◆ AVAILABLE DATA:
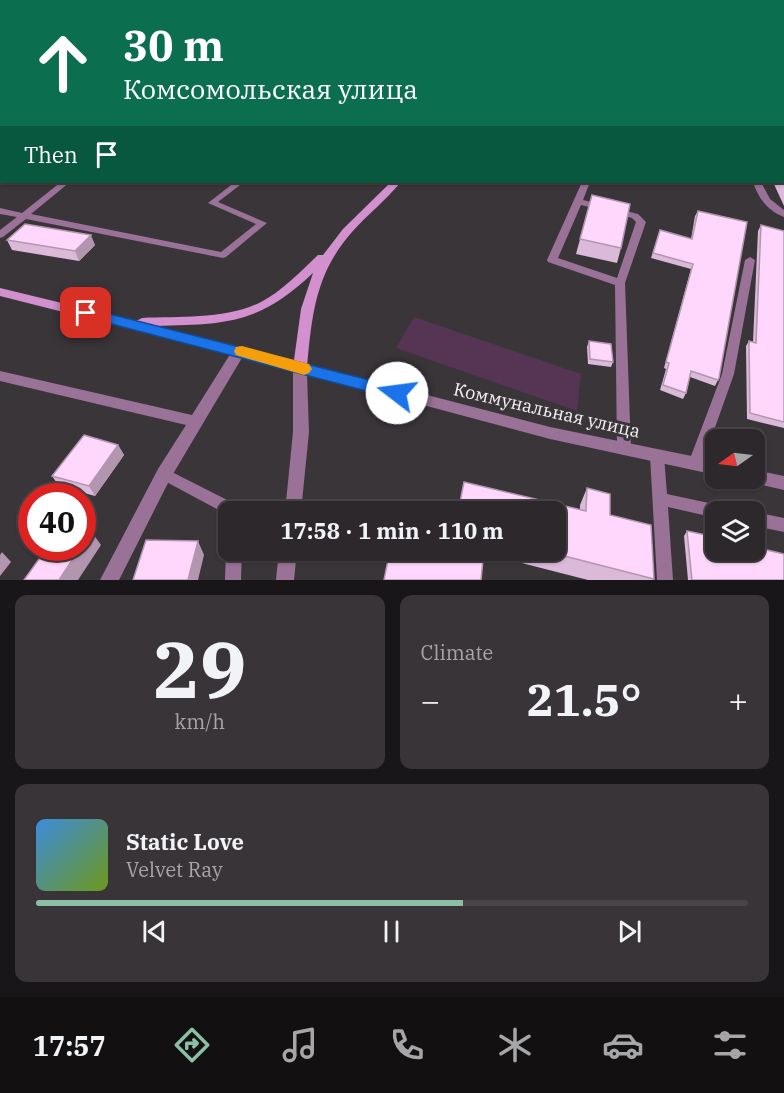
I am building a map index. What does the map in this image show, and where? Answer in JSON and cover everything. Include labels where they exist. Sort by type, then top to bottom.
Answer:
[{"type":"main road","points":[[129,323],[219,317],[263,306],[283,294],[336,246],[395,183]]},
{"type":"main road","points":[[0,292],[300,368],[312,290],[319,271],[336,246]]},
{"type":"street","points":[[109,580],[164,474],[239,351]]},
{"type":"street","name":"Коммунальная улица","points":[[300,368],[550,433],[705,466]]},
{"type":"street","points":[[293,501],[301,432],[300,368]]},
{"type":"street","points":[[0,376],[197,422]]},
{"type":"street","points":[[765,479],[784,483]]},
{"type":"street","points":[[285,580],[287,561]]},
{"type":"lane","points":[[0,235],[65,183]]},
{"type":"lane","points":[[0,211],[223,255],[262,223],[212,203],[239,183]]},
{"type":"lane","points":[[586,183],[552,260],[620,283]]},
{"type":"lane","points":[[758,183],[771,207],[784,214]]},
{"type":"lane","points":[[577,201],[635,216],[640,222],[620,283],[624,449]]},
{"type":"lane","points":[[695,464],[728,374],[750,260]]},
{"type":"lane","points":[[657,456],[665,580]]},
{"type":"lane","points":[[164,474],[218,502]]},
{"type":"lane","points":[[660,499],[705,509]]},
{"type":"lane","points":[[765,521],[784,525]]},
{"type":"lane","points":[[233,580],[234,561]]},
{"type":"shaded area","points":[[414,317],[581,374],[577,411],[396,348]]},
{"type":"building","points":[[592,195],[630,204],[621,248],[580,239]]},
{"type":"building","points":[[698,211],[747,222],[719,378],[718,380],[691,371],[686,393],[663,385],[669,363],[666,362],[693,264],[653,253],[660,230],[692,239]]},
{"type":"building","points":[[25,224],[91,235],[75,251],[7,240]]},
{"type":"building","points":[[761,225],[784,231],[784,422],[750,413],[749,341],[756,343]]},
{"type":"building","points":[[589,341],[611,344],[613,362],[590,359]]},
{"type":"building","points":[[84,435],[118,445],[91,483],[78,483],[52,476]]},
{"type":"building","points":[[464,482],[544,501],[460,501]]},
{"type":"building","points":[[587,488],[610,494],[610,515],[651,525],[654,579],[566,556],[566,506],[586,511]]},
{"type":"building","points":[[687,531],[705,535],[705,561],[765,561],[765,550],[784,554],[784,580],[692,580]]},
{"type":"building","points":[[146,540],[198,541],[188,580],[133,580]]},
{"type":"building","points":[[38,561],[71,561],[59,580],[24,580]]},
{"type":"building","points":[[388,561],[483,561],[481,580],[384,580]]},
{"type":"slow traffic","points":[[242,351],[304,369]]},
{"type":"route","points":[[86,313],[397,393]]}]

◆ TASK: Which lines of the data contain "road"? Copy them all.

◆ REPLY TO THE EXERCISE:
[{"type":"main road","points":[[129,323],[219,317],[263,306],[283,294],[336,246],[395,183]]},
{"type":"main road","points":[[0,292],[300,368],[312,290],[319,271],[336,246]]},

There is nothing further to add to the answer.